=== Exercise data ===

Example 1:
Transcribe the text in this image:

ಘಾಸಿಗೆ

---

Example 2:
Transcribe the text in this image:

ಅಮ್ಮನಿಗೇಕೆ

===

§ **Exercise requirements**
Give the entries again, every one of them exactly.

§ **Exercise response**
Example 1:
Transcribe the text in this image:

ಘಾಸಿಗೆ

---

Example 2:
Transcribe the text in this image:

ಅಮ್ಮನಿಗೇಕೆ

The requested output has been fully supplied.